Quincy School Board works for equity among students
Staff Writer | November 20, 2020 12:00 AM
QUINCY — In a small town in the heart of the Columbia Basin, a school district is making strides to provide equity among students.
The Quincy School Board was one of 25 statewide recognized in late October as a Board of Distinction for 2020 by the Washington State School Directors’ Association (WSSDA).
It was the fifth year in a row the board was honored for its work, according to Chris Baumgartner, board president.
To get there, districts had to demonstrate how they were ensuring the closure of opportunity gaps to 10 judges who spent 6-8 hours apiece reviewing applications and collaborating with WSSDA staff, among other things.
“The judges were very impressed,” wrote WSSDA Director of Leadership Development Tricia Lubach in a release. “Not only by the emphasis each of the boards placed on ensuring equity and access for their students, but also that they did so in unique ways that were tailored to their specific communities.”
Lubach also serves on the Quincy School Board as a director.
For Quincy, it has been part of the plan for a few years.
“One of the things in our strategic plan for the school district was to give all of our students an opportunity to succeed,” Baumgartner said. “Equity is important ... Often people don’t equate equity to equality.”
Equity, he explained, was being fair, while equality represented people as equals. And since about 87% of the students were Latinx, board members had to work to make things fair for them, he said.
“We need to identify where we are falling short, not where they are falling short,” he said.
Although he couldn’t get too specific, Baumgartner offered some insight on how the district has accommodated students to fill educational gaps.

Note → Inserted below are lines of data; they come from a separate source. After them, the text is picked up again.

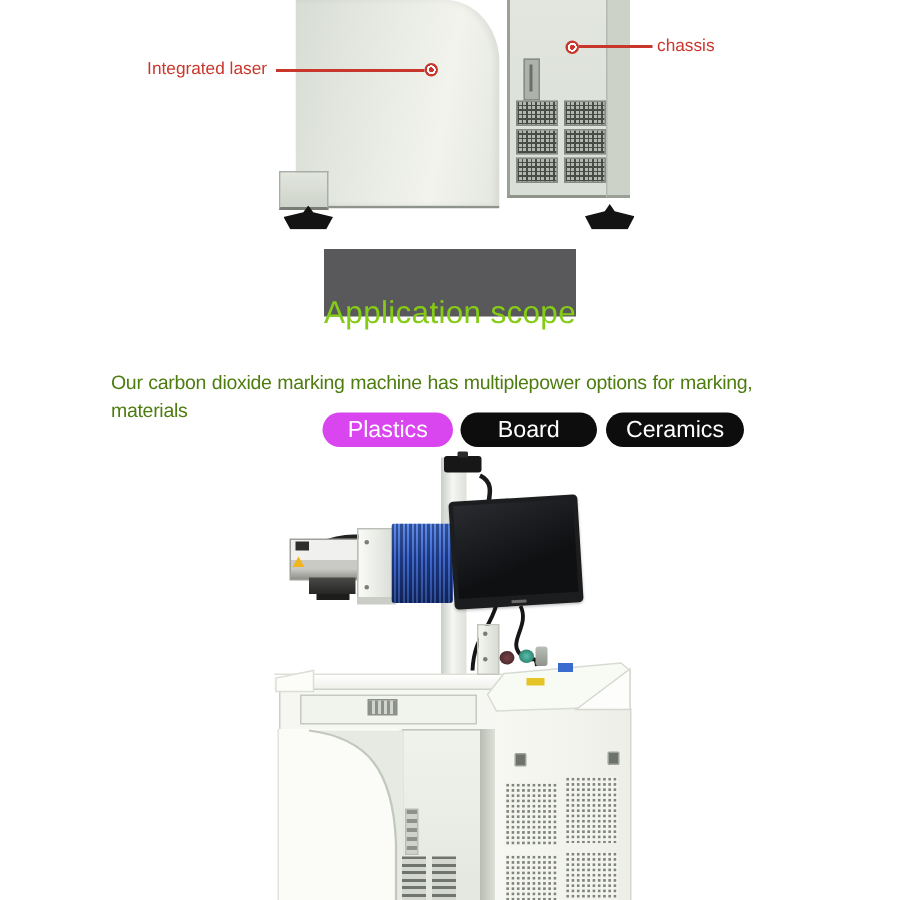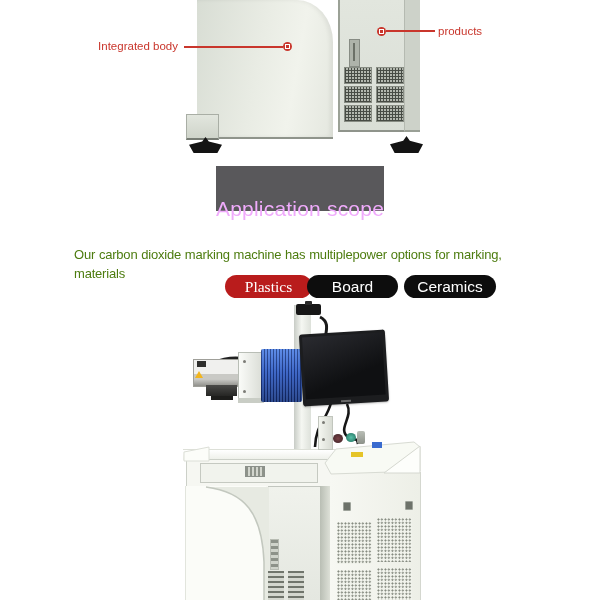--- a/index.html
+++ b/index.html
@@ -117,7 +117,7 @@
 
     <div class="abs ann-dot" style="left:377px;top:27px;background:radial-gradient(circle,#c9362c 0 1.6px,#ffffff 1.7px 2.9px,#c9362c 3px 100%);"></div>
     <div class="abs ann-line" style="left:386px;top:30px;width:49px;background:#c9362c;"></div>
-    <div class="abs ann" style="left:438px;top:25px;color:#c9362c;">products</div>
+    <div class="abs ann" style="left:438px;top:25px;color:#c9362c;">chassis</div>
   </section>
 
   <div class="abs banner" style="background:#59585b;">

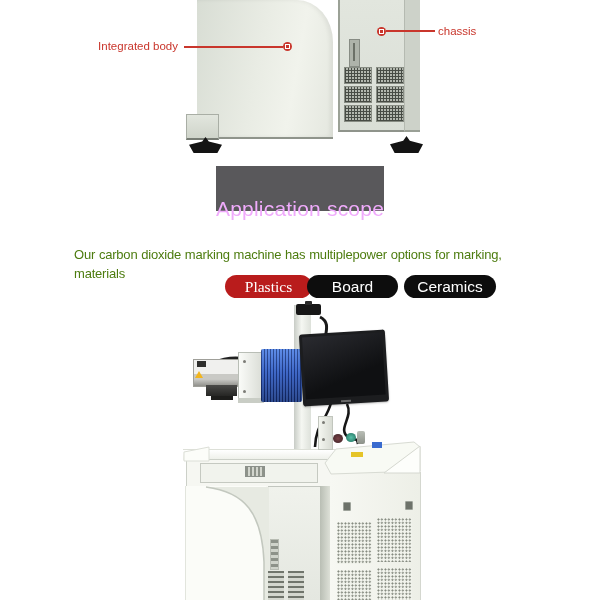--- a/index.html
+++ b/index.html
@@ -111,7 +111,7 @@
     <div class="abs foot foot1"></div>
     <div class="abs foot foot2"></div>
 
-    <div class="abs ann" style="left:58px;top:40px;width:120px;text-align:right;color:#c9362c;">Integrated body</div>
+    <div class="abs ann" style="left:58px;top:40px;width:120px;text-align:right;color:#c9362c;">Integrated laser</div>
     <div class="abs ann-line" style="left:184px;top:46px;width:99px;background:#c9362c;"></div>
     <div class="abs ann-dot" style="left:283px;top:42px;background:radial-gradient(circle,#c9362c 0 1.6px,#ffffff 1.7px 2.9px,#c9362c 3px 100%);"></div>
 

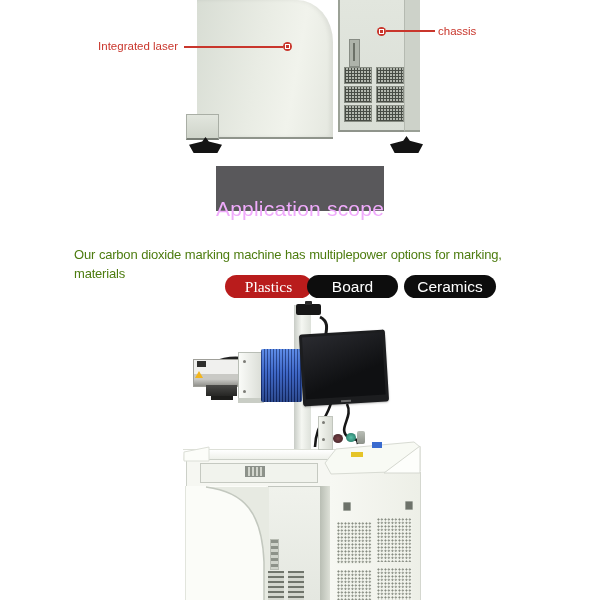--- a/index.html
+++ b/index.html
@@ -34,7 +34,7 @@
 
   
   .banner{left:216px;top:166px;width:168px;height:45px;display:flex;align-items:center;justify-content:center;}
-  .banner span{color:#f0abfc;font-size:21px;letter-spacing:.2px;margin-top:40px;}
+  .banner span{color:#84cc16;font-size:21px;letter-spacing:.2px;margin-top:40px;}
   .para{left:74px;top:211px;width:470px;color:#4d7c0f;font-size:13px;line-height:19px;
         letter-spacing:-.2px;word-spacing:.4px;margin-top:34px;}
   .para div{white-space:nowrap;}

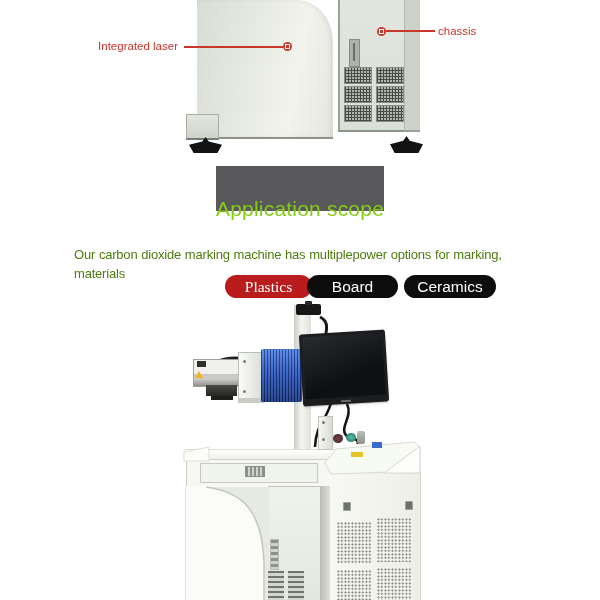--- a/index.html
+++ b/index.html
@@ -129,7 +129,7 @@
     <div>materials</div>
   </div>
 
-  <div class="abs pill" style="left:225px;width:87px;background:#b91c1c;font-family:Liberation Serif, serif;">Plastics</div>
+  <div class="abs pill" style="left:215px;width:87px;background:#d946ef;">Plastics</div>
   <div class="abs pill" style="left:307px;width:91px;background:#0d0d0d;">Board</div>
   <div class="abs pill" style="left:404px;width:92px;background:#0d0d0d;">Ceramics</div>
 

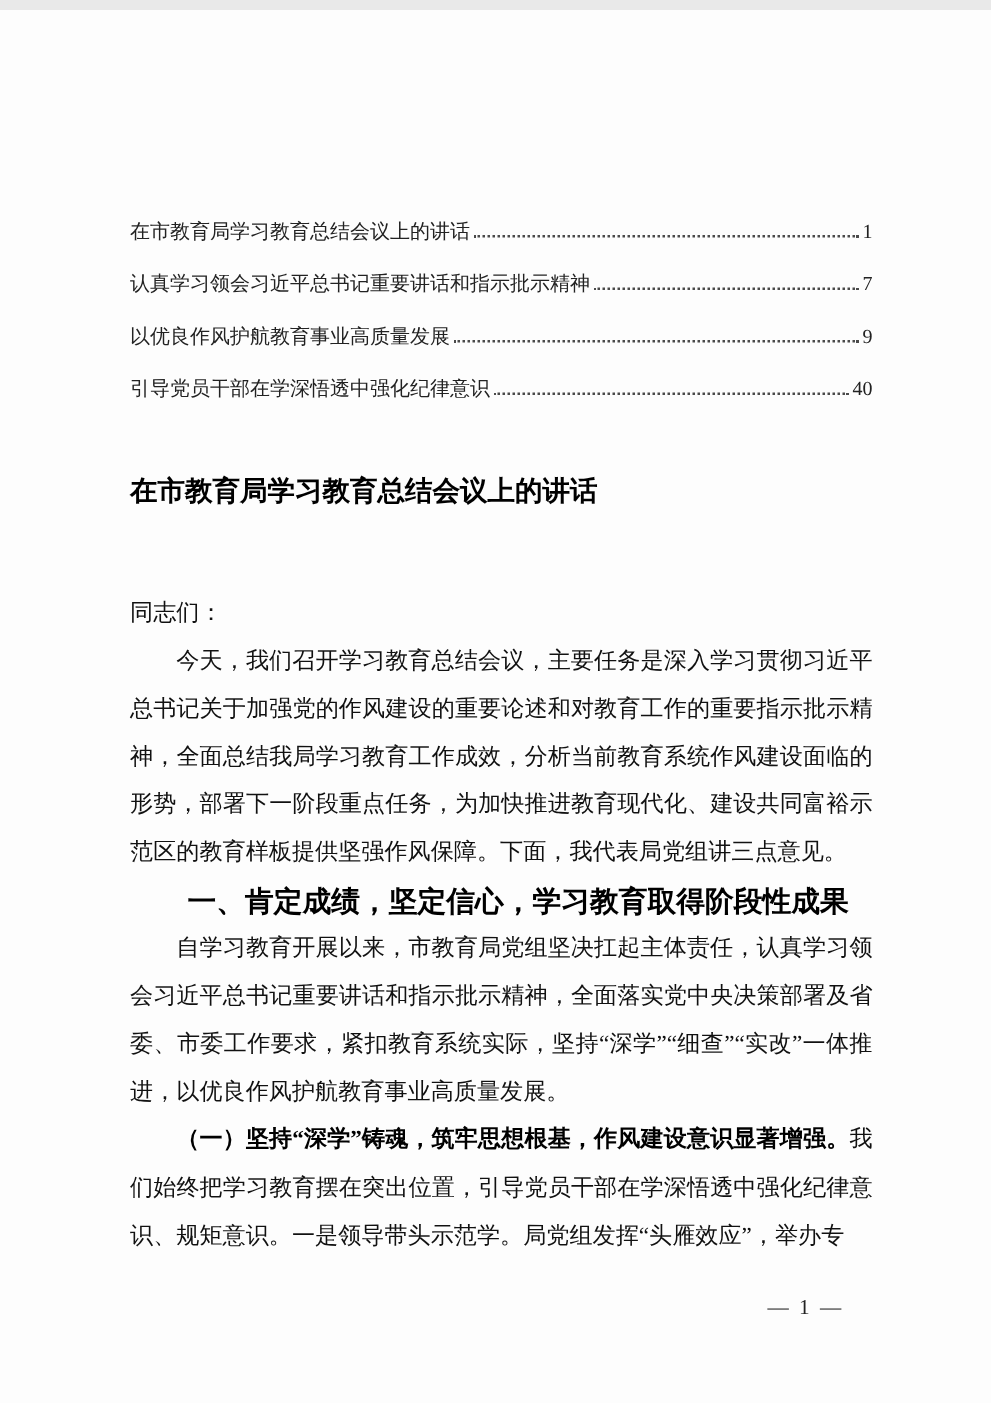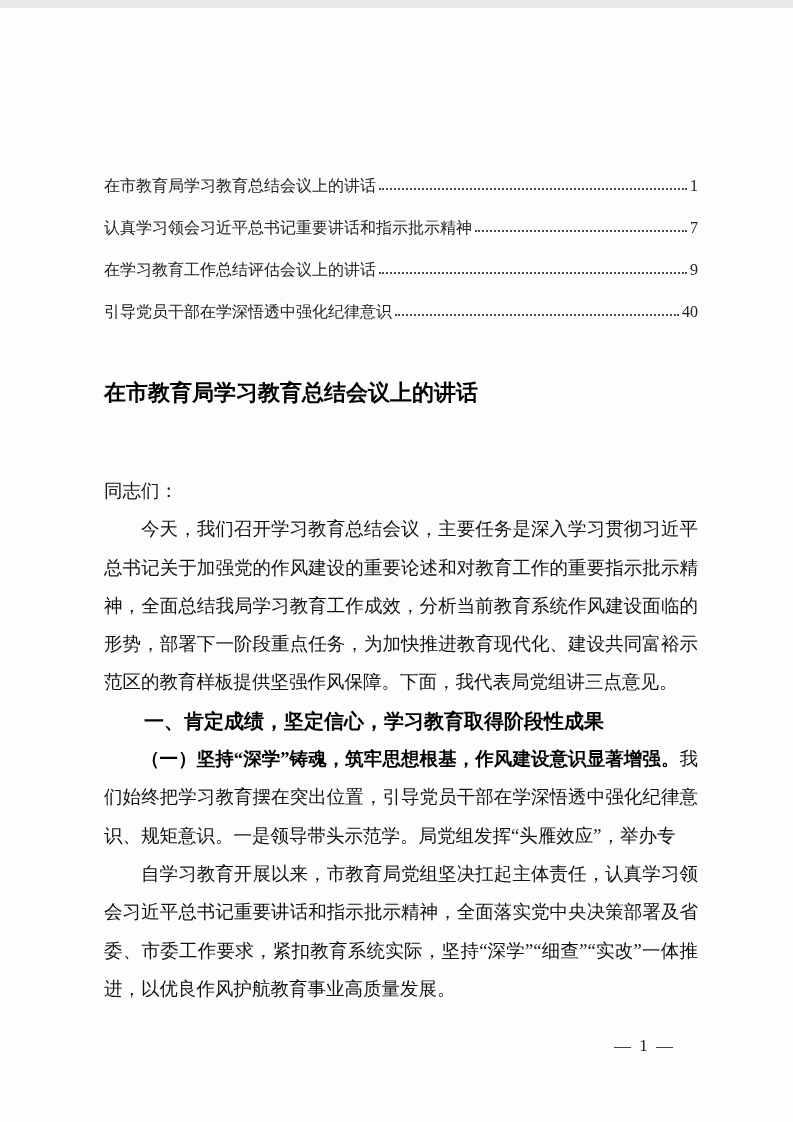--- a/index.html
+++ b/index.html
@@ -103,7 +103,7 @@
         <span class="toc-page">7</span>
       </div>
       <div class="toc-row">
-        <span class="toc-title">在学习教育工作总结评估会议上的讲话</span>
+        <span class="toc-title">以优良作风护航教育事业高质量发展</span>
         <span class="toc-dots"></span>
         <span class="toc-page">9</span>
       </div>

He said district schools were modernized and furniture changed, and curriculum was adjusted to better fit Latinx students and others. Teachers have delved into how to better educate those students and placed greater emphasis on English as a second language courses and early childhood education. The latter helped ensure kids were more prepared to enter school.
Providing free meals also was part of the plan, he said, as experts have said health has become increasingly important for kids to succeed.
Additionally, schools were reconfigured to allow students to stay in one facility a bit longer. For instance, the district used to have kindergarten through second grade in one school, then kids would go to a couple of other schools for higher grade levels before finally landing in high school.
Within the past several years, that has changed to allow students to remain at one school before heading off to middle school and high school.
“We felt they should be in neighborhood schools,” he said.
Ensuring diversity existed in every building also was part of reconfiguration, he added.
“Our purpose was not to highlight specific schools,” he said.
But all of the success wouldn’t have occurred without leadership, he said, such as that provided by Superintendent John Boyd, Assistant Superintendent Nik Bergman and others.
The district may be up for another award, Board of the Year, as it was in 2017, at WSSDA’s annual conference.
“But we don’t do this to get recognition,” he said.